PROVIDED PASSAGE >>
# Another Orlando resort scam by a homeless guy.



## chriskre (Jul 5, 2012)

Another hotel scam to be aware of. 
So it appears that the homeless are getting creative in Orlando.  
Homeless no more. 
He's got his 3 squares and a bed for a long while now.  

http://www.freep.com/article/201207...-arrest?odyssey=mod|newswell|text|FRONTPAGE|s


----------



## ada903 (Jul 7, 2012)

Hillarious.  How on Earth did he sneak into the rooms after the guest checked out?  How did he know the guest's name?


----------



## chriskre (Jul 8, 2012)

ada903 said:


> Hillarious.  How on Earth did he sneak into the rooms after the guest checked out?  How did he know the guest's name?



I have no idea but you gotta admit he is pretty resourceful.


----------



## ampaholic (Jul 9, 2012)

ada903 said:


> Hillarious.  How on Earth did he sneak into the rooms after the guest checked out?  How did he know the guest's name?



Might have chatted him up at the bar or pool. Loose lips sink ships.


----------



## spencersmama (Jul 9, 2012)

He must be a homeless man with high-quality tastes to rack up that much money on the bill!


----------



## Bourne (Jul 9, 2012)

The tastes that made him homeless in the first place..


----------



## gnorth16 (Jul 9, 2012)

Not the "typical" scam I was expecting to read.  

For grand theft, I think his next TS stay will be a *very* small studio shared with someone with similar interests.  Definitely more than one week!


----------



## ada903 (Jul 9, 2012)

He should be locked up in one of these:

http://www.tugbbs.com/forums/showthread.php?t=5838


----------



## Maple_Leaf (Jul 10, 2012)

*I heard about this from someone else*

I was talking to a friend Saturday night about this scam.  He said he was told this as well by a hitchhiker he picked up years ago.  Any hotel door that doesn't automatically lock when closed will most likely be unlocked after checkout.  People just don't make the effort to secure the room when they leave.


----------

SUPPLIED INFORMATION >>
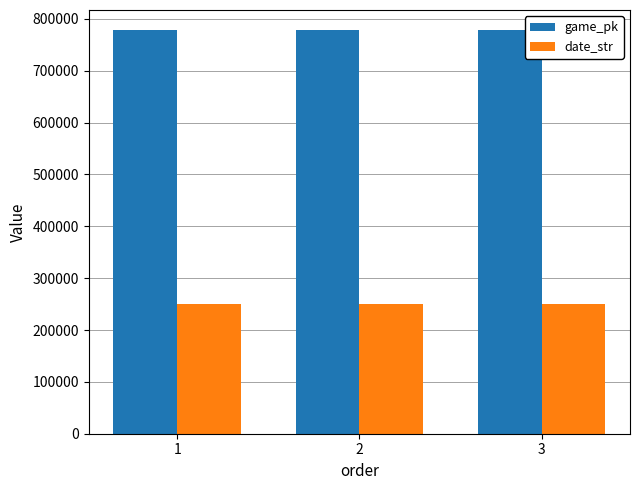

Count the game_pk values in the range 778188 to 778212.

3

WHAT YOU SHOULD DO >>
From the forum thread about the Orlando resort scam, reproduce the part that opens with the words containing "## ampaholic (Jul" and closes with "lips sink ships.".

EXPECTED ANSWER >>
## ampaholic (Jul 9, 2012)

ada903 said:


> Hillarious.  How on Earth did he sneak into the rooms after the guest checked out?  How did he know the guest's name?



Might have chatted him up at the bar or pool. Loose lips sink ships.